Em 1851, Herman Melville publicava um dos livros que posteriormente viria a ser canonizado no mundo da literatura e tido como uma leitura obrigatória para qualquer entusiasta deste vasto universo literário. Tão grande quanto o personagem que intitula a obra, Moby Dick (ou A Baleia) é um romance extenso e repleto de referências que renderam centenas de estudos e pesquisas acerca do significado por detrás da aventura vivida no navio Pequod e sua tripulação, todos em uma infindável busca pela baleia branca, famosa por sua capacidade destrutiva.

**DADOS FORNECIDOS**:
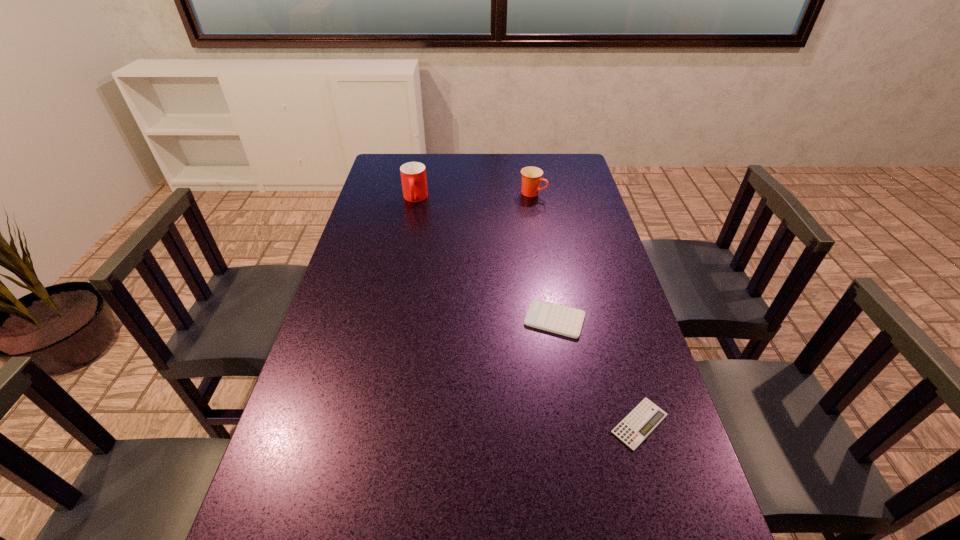
Locate an element on the screen. vacant area in the image that satisfies the following two spatial constraints: 1. on the side of the left cup with the handle; 2. on the right side of the shorter calculator is located at coordinates [x=370, y=423].

Locate an element on the screen. The image size is (960, 540). vacant region that satisfies the following two spatial constraints: 1. on the side of the left cup with the handle; 2. on the right side of the third tallest object is located at coordinates (391, 320).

**TAREFA**:
Continue o texto sobre Moby Dick a partir da frase que fala da busca pela baleia branca.

**RESPOSTA**:
Com uma trama que foi recontada em diversas mídias, ouso dizer que todos conhecem, em algum nível, a aventura. Trata-se de uma perseguição – motivada apenas por vingança – iniciada por um dos principais personagens, o capitão Ahab (ou Acabe, a depender da tradução) em busca da baleia que anos antes teria arrancado sua perna. Movido por um sentimento de fúria, o capitão arrisca a própria vida e a de sua tripulação em uma empreitada que, ao longo da leitura, parece que não dará em nada. Posteriormente, descobrimos um desfecho trágico no qual a dita baleia sai mais uma vez vitoriosa, dando fim cruel ao homem que por tanto tempo a perseguira. Em seu frenesi que leva à própria morte, Ahab garante a alcunha de monomaníaco.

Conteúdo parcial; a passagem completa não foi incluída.